まるで霧のように消えて、音もなく出現していた。
「貴様の剣は単純すぎる。いくらパワーとスピードがあったとしても、こんな未熟な太刀筋では猿でも勝てる。おそらく貴様は剣で戦ったことがほとんどない。違うか?」
「ぐぬっ、ぐぬぬぬぬぬっ!」
デルフリンガーの言葉に、カルマが悔しそうに歯がみする。
たしかに母は、基本的に素手で戦う。
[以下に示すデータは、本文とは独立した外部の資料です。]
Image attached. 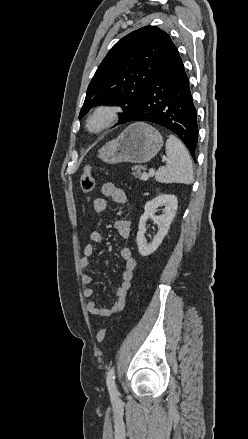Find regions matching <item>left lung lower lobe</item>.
I'll return each instance as SVG.
<instances>
[{"label":"left lung lower lobe","instance_id":"obj_1","mask_svg":"<svg viewBox=\"0 0 248 439\" xmlns=\"http://www.w3.org/2000/svg\"><path fill=\"white\" fill-rule=\"evenodd\" d=\"M131 121H149L171 130L185 143L195 160L197 113L177 48L123 123Z\"/></svg>","mask_w":248,"mask_h":439}]
</instances>
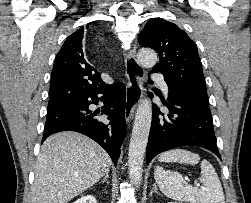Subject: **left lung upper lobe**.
<instances>
[{
    "mask_svg": "<svg viewBox=\"0 0 251 203\" xmlns=\"http://www.w3.org/2000/svg\"><path fill=\"white\" fill-rule=\"evenodd\" d=\"M143 47L157 51L160 61L152 72L164 75L169 95L186 93L208 106L206 83L196 44L169 21L152 18L138 36Z\"/></svg>",
    "mask_w": 251,
    "mask_h": 203,
    "instance_id": "obj_1",
    "label": "left lung upper lobe"
}]
</instances>
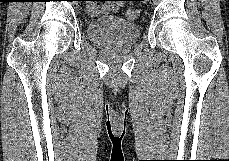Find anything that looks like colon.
<instances>
[{
	"label": "colon",
	"mask_w": 229,
	"mask_h": 161,
	"mask_svg": "<svg viewBox=\"0 0 229 161\" xmlns=\"http://www.w3.org/2000/svg\"><path fill=\"white\" fill-rule=\"evenodd\" d=\"M89 1H91V3H93L96 0H89ZM111 1H117V0H111ZM90 7H93V5H90ZM139 14H140V11L138 9L130 8V9L126 10L125 17L128 20H136L139 17Z\"/></svg>",
	"instance_id": "colon-1"
}]
</instances>
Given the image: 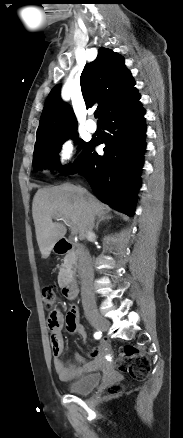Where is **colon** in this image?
I'll return each mask as SVG.
<instances>
[{
	"mask_svg": "<svg viewBox=\"0 0 183 438\" xmlns=\"http://www.w3.org/2000/svg\"><path fill=\"white\" fill-rule=\"evenodd\" d=\"M42 299L46 308L51 309L57 301V295L53 287L45 285L42 287ZM118 369L128 373L136 380H144L150 371V362L148 358L139 353L132 346H126L118 356L116 361ZM122 390L121 384H114L107 389V395H115Z\"/></svg>",
	"mask_w": 183,
	"mask_h": 438,
	"instance_id": "5ec220e1",
	"label": "colon"
}]
</instances>
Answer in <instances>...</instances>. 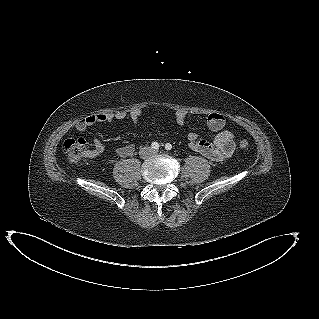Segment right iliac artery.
I'll return each mask as SVG.
<instances>
[{
    "label": "right iliac artery",
    "instance_id": "right-iliac-artery-1",
    "mask_svg": "<svg viewBox=\"0 0 319 319\" xmlns=\"http://www.w3.org/2000/svg\"><path fill=\"white\" fill-rule=\"evenodd\" d=\"M151 147L153 148V149H159V144L157 143V142H153L152 144H151Z\"/></svg>",
    "mask_w": 319,
    "mask_h": 319
}]
</instances>
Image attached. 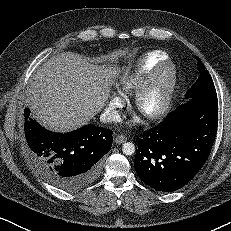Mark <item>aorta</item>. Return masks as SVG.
<instances>
[{
    "mask_svg": "<svg viewBox=\"0 0 231 231\" xmlns=\"http://www.w3.org/2000/svg\"><path fill=\"white\" fill-rule=\"evenodd\" d=\"M122 151L125 155H132L135 152V146L131 142L124 143Z\"/></svg>",
    "mask_w": 231,
    "mask_h": 231,
    "instance_id": "aorta-1",
    "label": "aorta"
}]
</instances>
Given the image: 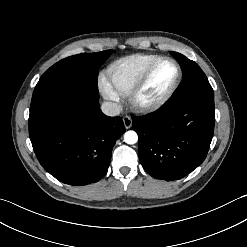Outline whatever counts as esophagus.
<instances>
[{"mask_svg": "<svg viewBox=\"0 0 247 247\" xmlns=\"http://www.w3.org/2000/svg\"><path fill=\"white\" fill-rule=\"evenodd\" d=\"M123 123H124L125 128L126 129H129L131 127V125H132V119H131V117L125 116L123 118Z\"/></svg>", "mask_w": 247, "mask_h": 247, "instance_id": "34e87169", "label": "esophagus"}]
</instances>
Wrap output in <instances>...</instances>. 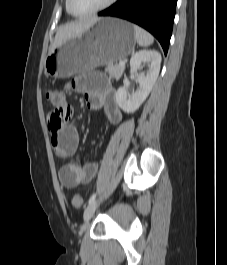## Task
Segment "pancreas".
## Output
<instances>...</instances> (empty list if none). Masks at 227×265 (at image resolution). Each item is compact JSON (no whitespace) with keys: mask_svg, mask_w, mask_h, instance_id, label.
<instances>
[{"mask_svg":"<svg viewBox=\"0 0 227 265\" xmlns=\"http://www.w3.org/2000/svg\"><path fill=\"white\" fill-rule=\"evenodd\" d=\"M105 71L108 72L110 76L119 79L123 74L124 67H121L118 64H108Z\"/></svg>","mask_w":227,"mask_h":265,"instance_id":"cf45deb5","label":"pancreas"}]
</instances>
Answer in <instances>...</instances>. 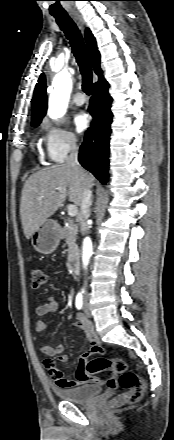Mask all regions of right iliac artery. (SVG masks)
I'll use <instances>...</instances> for the list:
<instances>
[{
  "mask_svg": "<svg viewBox=\"0 0 174 440\" xmlns=\"http://www.w3.org/2000/svg\"><path fill=\"white\" fill-rule=\"evenodd\" d=\"M75 304H76L77 309H81V308H82V305H83V297H82V294H81V293H78V294H77Z\"/></svg>",
  "mask_w": 174,
  "mask_h": 440,
  "instance_id": "1",
  "label": "right iliac artery"
}]
</instances>
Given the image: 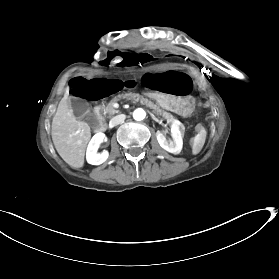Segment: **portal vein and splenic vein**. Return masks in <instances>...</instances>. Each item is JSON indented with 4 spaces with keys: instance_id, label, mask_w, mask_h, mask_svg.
<instances>
[{
    "instance_id": "18ae733b",
    "label": "portal vein and splenic vein",
    "mask_w": 279,
    "mask_h": 279,
    "mask_svg": "<svg viewBox=\"0 0 279 279\" xmlns=\"http://www.w3.org/2000/svg\"><path fill=\"white\" fill-rule=\"evenodd\" d=\"M114 108H117V105H114Z\"/></svg>"
}]
</instances>
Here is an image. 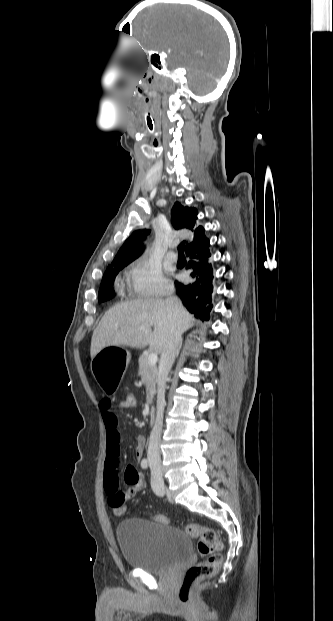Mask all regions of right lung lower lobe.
I'll list each match as a JSON object with an SVG mask.
<instances>
[{"label":"right lung lower lobe","mask_w":333,"mask_h":621,"mask_svg":"<svg viewBox=\"0 0 333 621\" xmlns=\"http://www.w3.org/2000/svg\"><path fill=\"white\" fill-rule=\"evenodd\" d=\"M189 257L187 268L191 269L192 283L175 282L176 293L185 307L200 319H209L212 308L213 269L210 262L209 245L195 247L186 252Z\"/></svg>","instance_id":"1"}]
</instances>
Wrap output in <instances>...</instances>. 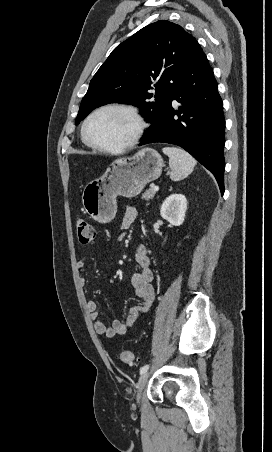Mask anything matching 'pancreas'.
I'll return each mask as SVG.
<instances>
[{
    "instance_id": "pancreas-1",
    "label": "pancreas",
    "mask_w": 272,
    "mask_h": 452,
    "mask_svg": "<svg viewBox=\"0 0 272 452\" xmlns=\"http://www.w3.org/2000/svg\"><path fill=\"white\" fill-rule=\"evenodd\" d=\"M155 193L156 192L153 190V188H150L142 194L141 198L149 201V200L153 199V197L155 196Z\"/></svg>"
}]
</instances>
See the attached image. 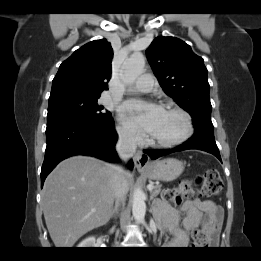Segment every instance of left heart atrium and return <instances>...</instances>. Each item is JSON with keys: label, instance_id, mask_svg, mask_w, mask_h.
<instances>
[{"label": "left heart atrium", "instance_id": "39dd6f15", "mask_svg": "<svg viewBox=\"0 0 261 261\" xmlns=\"http://www.w3.org/2000/svg\"><path fill=\"white\" fill-rule=\"evenodd\" d=\"M122 111L131 125L151 134L155 130L163 110L152 103L129 100L122 105Z\"/></svg>", "mask_w": 261, "mask_h": 261}]
</instances>
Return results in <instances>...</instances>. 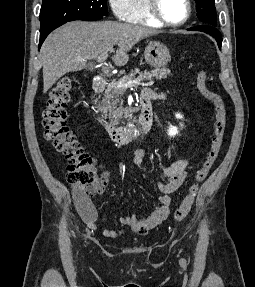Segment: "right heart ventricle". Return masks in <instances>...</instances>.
Segmentation results:
<instances>
[{
	"instance_id": "right-heart-ventricle-1",
	"label": "right heart ventricle",
	"mask_w": 255,
	"mask_h": 287,
	"mask_svg": "<svg viewBox=\"0 0 255 287\" xmlns=\"http://www.w3.org/2000/svg\"><path fill=\"white\" fill-rule=\"evenodd\" d=\"M125 33H148V32H125ZM113 39V38H109ZM131 39H141V38H131ZM148 39H163V38H148ZM156 48H166V47H156Z\"/></svg>"
}]
</instances>
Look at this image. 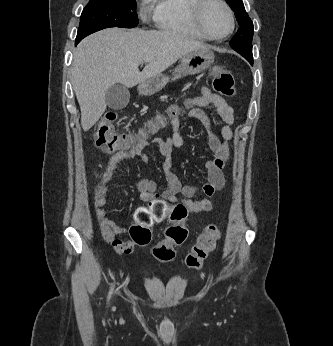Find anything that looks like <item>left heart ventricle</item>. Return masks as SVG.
<instances>
[{
	"mask_svg": "<svg viewBox=\"0 0 333 346\" xmlns=\"http://www.w3.org/2000/svg\"><path fill=\"white\" fill-rule=\"evenodd\" d=\"M207 29L216 36L224 35L230 29V19L226 10L218 3H211L204 12Z\"/></svg>",
	"mask_w": 333,
	"mask_h": 346,
	"instance_id": "obj_1",
	"label": "left heart ventricle"
}]
</instances>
あまり剣を使ったことはない。
「剣を使ったことのない人間が、よく剣を教えようと思ったものだ」
「うぐ……うごごごご……!」
「貴様の息子や、ほかの生徒たちは剣を習いに来ている。そんな彼等に貴様が何を教えられる?」
「う、うぐぐぐぅ……」
デルフリンガーの正論に、カルマは一言も言い返せていなかった。
「そしてこうしている間に、貴様の息子に剣を教える時間がどんどんなくなっている。貴様が息子の成長を邪魔しているという自覚はないのか?」
「う、うが……」
カルマは体をブルブルと震わせ、そして
……。
「うがああああああああああああああああああああああああ!!!!」
カルマが天を仰ぎ、慟哭する。
どごおおおおおおおおおおおおおおおおおおおおおおおおおおおおおおおおおおおおおおおおおおおお!!!!
カルマの叫びが、天井に穴を開ける。
カルマはしゃがみ込むと、その場からジャンプ。
宙に浮かぶと、
「今日はこれくらいにしてあげます!!! しかし覚えてなさい!!! この屈辱……何百倍にして返しに来ますからね!!」
そう言って、カルマはばびゅんっ! と空を飛んで消えた。
あとにはリュージたち生徒と、デルフリンガー先生だけが残された。
「す、すみません、デルフリンガー先生。母が……ご迷惑おかけして」
ぺこっ、とリュージが頭を下げる。
デルフリンガーは「いや」と首を振る。
「気にするな」
と一言だけそういった。
リュージはじっ……とデルフリンガーの目を、そして顔を見やる。
「なんだ?」
「あ、いえ……。その……僕たち、どこかであったことありますか?」
リュージの問いかけに、デルフリンガーは一瞬だけ、目を丸くする。小さく「……鋭いわね」と何事かを呟いた後。
「ない。貴様の気のせいだろう」
「……そう、ですよね」
まあ本人があったことないというのだ。初対面だろう。
「トラブルはあったが問題ない。授業を始める。リュージ、席に着け」
「は、はいっ」
デルフリンガーに気圧され、リュージは慌てて、自分の席に着く。
「邪魔が入ったが私がこのクラスの本当の担任デルフリンガーだ。1ヶ月という短い期間だが、貴様らに手心をかける気は一切ない。しっかり授業についてくること。いいな?」
「「「はいっ!」」」
……かくして、リュージの波乱の学園生活は、スタートしたのだった。